Let me go back a little farther. It's late 1966. Bill Bradford and I are both
denizens of an obscure state college, lost on the plains of western Michigan.
He's the assistant editor of the college newspaper. I'm nobody. I write a letter
to the editor, opposing conscription. Bill prints it, and seeks my further
acquaintance. The rest is history. Both of us had a lust to write and publish.

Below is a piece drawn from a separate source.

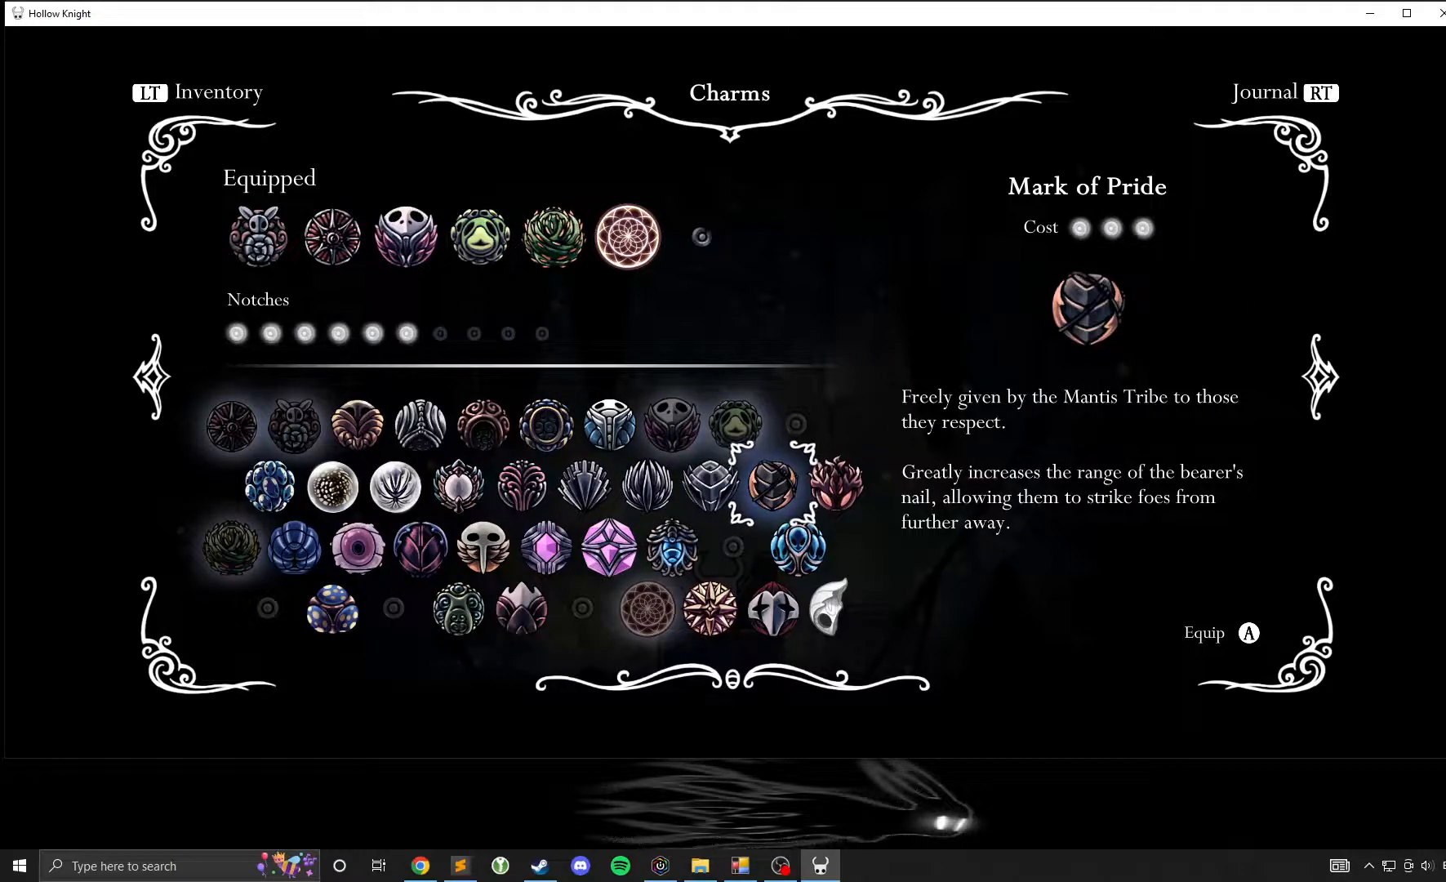
{"buttons": [], "left_stick": "center", "events": []}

During the next 21 years, we talked our inclinations over, and in 1987, Bill
started Liberty.
When some libertarians get successful, they start wearing
coats and ties. Not us. It's still T-shirts and jeans at Liberty. And when some
libertarians get successful, they start getting serious about everything. Again,
that's not us. We're still as silly as we ever were, although we've learned a lot
more stuff. I'm not sure that Bill needs to learn any more. One of his favorite
sentence openings is, "I'm sure you know . . . " which he follows with some
astonishingly obscure fact that he, in the innocence of his heart, actually
imagines you've heard of.
Whether either of us is right about what we
deduce from what we know that's another question. Indeed, "we" couldn't
ever be right, because nobody at Liberty ever agrees with anybody else. Bill
works about 15 hours a day, but he's still able to call me up and fight with me.
What has Liberty accomplished? It wasn't Liberty that brought down the
Berlin Wall. It wasn't Liberty that invented the Internet. But it's Liberty that
provides the only really free forum for radical advocates of freedom in
America.
I don't mean that other libertarian journals are filled with the
voices of slaves agitating for slavery. On the contrary: I value all of them, and
all of them have their place, just as Liberty has its place. What I mean by
"free," in this context, is "independent," "nonaligned," and "nonpartisan."
People who write for Liberty can be as partisan as they want to be, but Liberty
has no party line. It is not the voice of any libertarian party, tendency,
institute, lobby, or cause. It exists only to publish the best libertarian
writing we can find.
Maybe that's not much. But it's a lot of fun.